Return the records below line for line, leaving out the pictures.
--*--
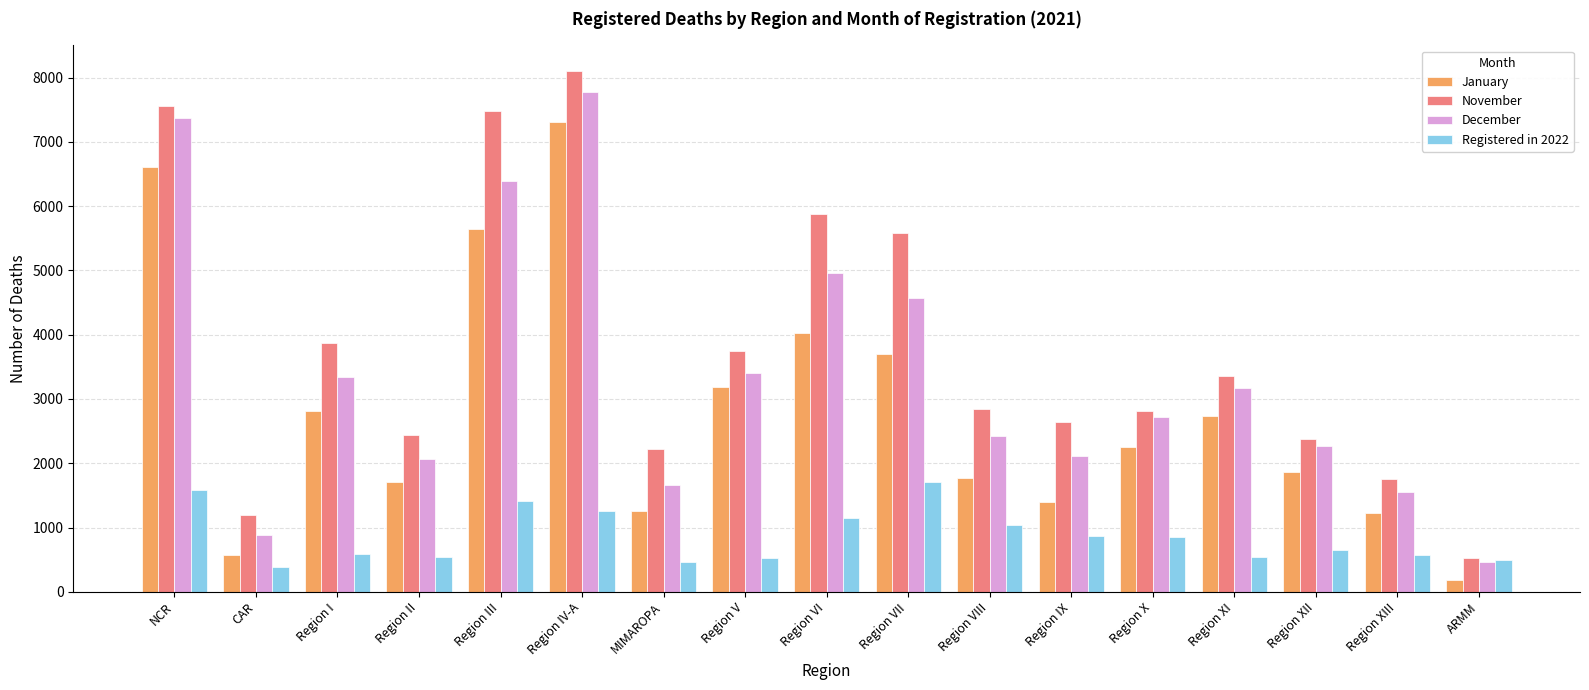

How many categories are shown in the chart?

17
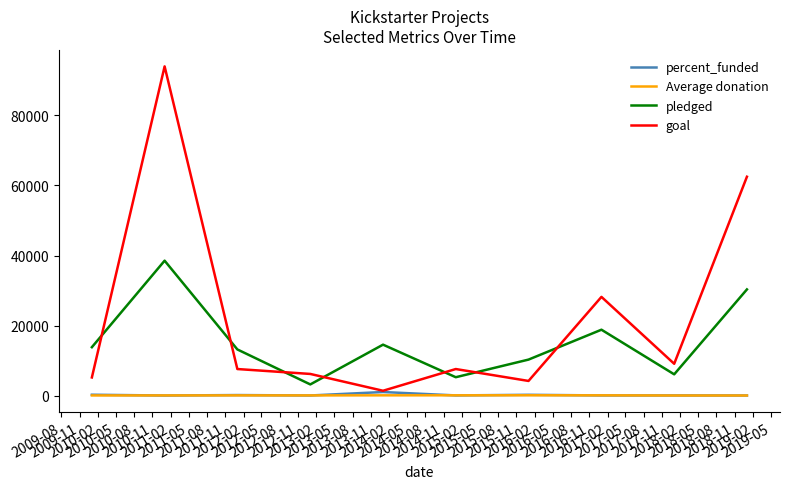

What is the greatest value displayed?

94000.0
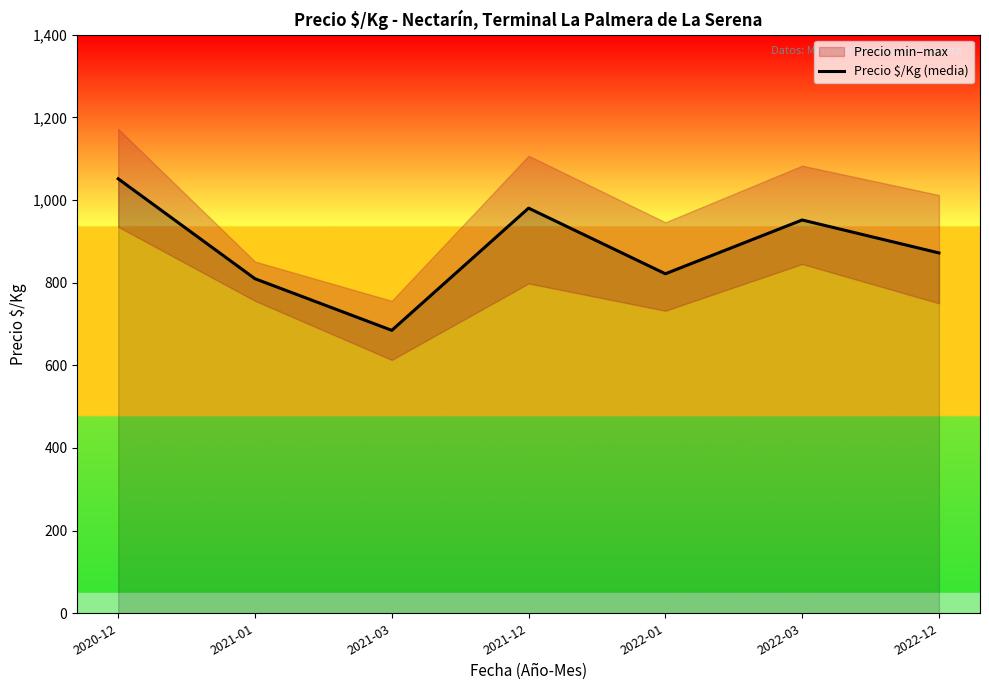

What is the ratio of the value at 2022-12 to the value at 2021-01?

1.1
--*--
_Response_:
How many categories are shown in the chart?

17

What is the greatest value displayed?

94000.0

What is the ratio of the value at 2022-12 to the value at 2021-01?

1.1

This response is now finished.